A nível mais geral, princípios como a igualdade de remuneração para trabalho igual e a partilha equitativa das responsabilidades de prestação de cuidados estão agora consagrados na Diretiva sobre Transparência Salarial bem como na Diretiva relativa à conciliação entre a vida profissional e a vida familiar. Com a adoção da diretiva relativa ao equilíbrio de género nos conselhos de administração das empresas, avançámos mais um passo ao nível europeu para quebrar o teto de vidro na ascensão profissional das mulheres.
Outra dimensão à qual sou muito sensível é a do combate contra a violência sobre as mulheres e a violência doméstica. A recente adoção de uma diretiva sobre esta matéria, em maio de 2024, constitui um marco importante: trata-se da primeira legislação ao nível europeu a enfrentar este flagelo de forma abrangente.
No entanto, apesar do progresso registado nos últimos anos, resta ainda muito por fazer. As disparidades entre homens e mulheres — no emprego, nos salários, nas pensões, na prestação de cuidados e na liderança — ainda se mantêm. Temos de encontrar formas de superar os obstáculos estruturais, e por vezes culturais, subjacentes a estas disparidades, a fim de alcançar uma sociedade verdadeiramente igualitária em termos de género.
Quão ameaçados estão os direitos que as mulheres foram conquistando ao longo da história?
Sabemos, pelos ensinamentos da História, que nada está adquirido no que respeita aos direitos humanos. Nem a democracia está garantida, aliás. É preciso lutar por estes valores e defendê-los todos os dias. É verdade que os direitos e o estatuto das mulheres nunca foram tão respeitados e valorizados como hoje, no espaço da União Europeia – infelizmente o mesmo não pode ser confirmado de forma generalizada no resto do mundo. Só que os riscos e ameaças que pesam sobre estes progressos são reais: basta olhar para determinado tipo de discursos que se têm ouvido ultimamente e que julgávamos estar definitivamente ultrapassados. Infelizmente não é o caso.
Importa reforçar também a participação das mulheres na vida política. Atualmente apenas seis Estados-Membros da UE têm parlamentos nacionais equilibrados em termos de género. E é essencial que as mulheres se sintam capacitadas para dar um passo em frente e ser tomadas em conta — como candidatas e como eleitoras — para melhorar a sociedade no seu conjunto.
O que é que gostava que uma menina que sonha com uma carreira política, mas talvez questione se seria possível, soubesse?
A primeira coisa que queria dizer é que não se deve ter medo de sonhar.
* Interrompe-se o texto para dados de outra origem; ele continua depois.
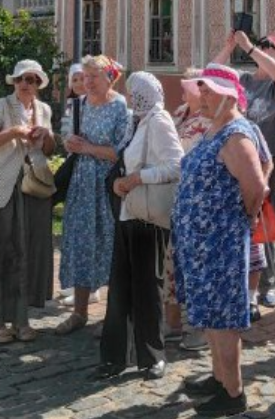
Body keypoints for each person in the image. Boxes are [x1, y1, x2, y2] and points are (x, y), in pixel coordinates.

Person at [173, 64, 268, 418]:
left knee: (224, 320)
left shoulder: (236, 134)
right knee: (211, 318)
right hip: (203, 244)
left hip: (220, 244)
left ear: (228, 94)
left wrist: (239, 220)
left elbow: (257, 187)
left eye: (209, 89)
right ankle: (217, 378)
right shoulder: (218, 128)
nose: (203, 94)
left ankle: (233, 392)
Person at [94, 72, 184, 381]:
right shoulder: (138, 121)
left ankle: (152, 357)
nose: (130, 98)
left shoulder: (159, 121)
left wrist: (136, 178)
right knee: (119, 288)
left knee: (148, 287)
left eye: (135, 93)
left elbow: (176, 165)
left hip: (148, 216)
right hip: (128, 212)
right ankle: (114, 358)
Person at [0, 59, 55, 344]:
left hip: (31, 189)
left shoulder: (43, 110)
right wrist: (14, 132)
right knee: (1, 252)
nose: (26, 84)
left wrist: (46, 136)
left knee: (26, 252)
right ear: (14, 82)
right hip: (2, 186)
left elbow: (48, 148)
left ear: (38, 85)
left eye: (32, 80)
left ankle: (21, 320)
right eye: (22, 79)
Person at [214, 30, 275, 310]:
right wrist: (228, 48)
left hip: (271, 159)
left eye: (270, 47)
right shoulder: (245, 80)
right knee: (239, 215)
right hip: (239, 159)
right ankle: (240, 280)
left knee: (265, 215)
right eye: (262, 45)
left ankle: (269, 283)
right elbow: (212, 75)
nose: (263, 50)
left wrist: (249, 48)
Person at [56, 55, 130, 335]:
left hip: (107, 186)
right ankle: (79, 312)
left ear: (109, 78)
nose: (87, 82)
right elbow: (69, 139)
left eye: (93, 77)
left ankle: (111, 317)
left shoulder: (119, 107)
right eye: (84, 77)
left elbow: (121, 152)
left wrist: (87, 148)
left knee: (110, 245)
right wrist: (70, 144)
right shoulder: (78, 105)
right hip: (81, 185)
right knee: (80, 243)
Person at [166, 68, 214, 352]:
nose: (183, 90)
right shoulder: (182, 112)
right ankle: (171, 323)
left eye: (189, 86)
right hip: (175, 199)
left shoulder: (208, 121)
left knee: (198, 267)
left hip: (199, 203)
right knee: (172, 262)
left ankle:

Sonhar sem receios ou constrangimentos, ambicionar ser parte da mudança por um mundo, grande ou pequeno, mais justo e melhor, é o primeiro passo para podermos realizar as nossas ambições. Porque se não formos nós os agentes dessa mudança, outros definirão o nosso futuro por nós. Segundo, para se concretizar este sonho, é preciso muito trabalho, incluindo trabalho técnico e de análise. E é preciso, obviamente, muita determinação combinada com realismo, humildade e paciência. Claro que um pouco de sorte ajuda. Mas, como se costuma dizer, ter sorte dá muito trabalho. Em terceiro lugar, é preciso saber que uma carreira política é um percurso muito duro, que envolve dias muito longos, quase sempre sob grande pressão, negociações permanentes, poucos momentos de descanso e lazer e, frequentemente, grandes “travessias do deserto” em que não se pode perder o Norte. Tudo isto sob um escrutínio mediático intenso e implacável.
É um percurso ainda mais difícil para as mulheres que escolheram ser mães, porque conciliar a carreira política com o apoio à família representa ainda, para muitas, um exercício de malabarismo permanente.
Dito isto, ver as coisas a acontecer, as decisões que tomamos a terem um impacto positivo nas pessoas, na nossa comunidade, no país, até na Europa, é algo muito gratificante e estimulante, que faz todo o esforço valer a pena. Este foi sempre o que tentei fazer: deixar as coisas melhor do que as encontrei, ajudar a resolver problemas concretos e respeitar as pessoas, que estão sempre em primeiro plano.